**REQUEST:** Transcribe the text in every row below word for word, leaving out the pictures.
○ ○ ○ ○ ○
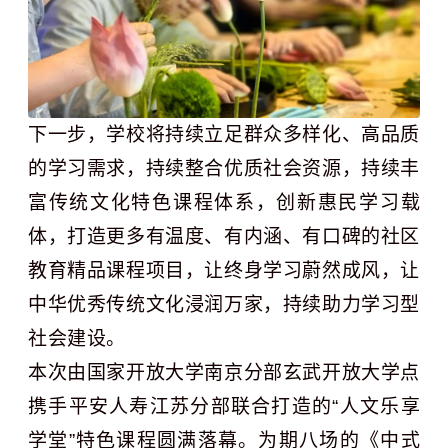
下一步，学校将持续立足群众多样化、高品质
的学习需求，持续整合优质社会资源，持续丰
富传统文化特色课程体系，创新惠民学习载
体，打造更多有温度、有内涵、有口碑的社区
教育精品课程项目，让终身学习蔚然成风，让
中华优秀传统文化浸润万家，持续助力学习型
社会建设。
本次由国家开放大学南京分部玄武开放大学点
携手平安人寿江苏分部联合打造的“人文乐享
学堂”特色课程圆满落幕。为期八场的《中式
○ ○ ○ ○ ○
**YOUR SOLUTION:**
下一步，学校将持续立足群众多样化、高品质
的学习需求，持续整合优质社会资源，持续丰
富传统文化特色课程体系，创新惠民学习载
体，打造更多有温度、有内涵、有口碑的社区
教育精品课程项目，让终身学习蔚然成风，让
中华优秀传统文化浸润万家，持续助力学习型
社会建设。
本次由国家开放大学南京分部玄武开放大学点
携手平安人寿江苏分部联合打造的“人文乐享
学堂”特色课程圆满落幕。为期八场的《中式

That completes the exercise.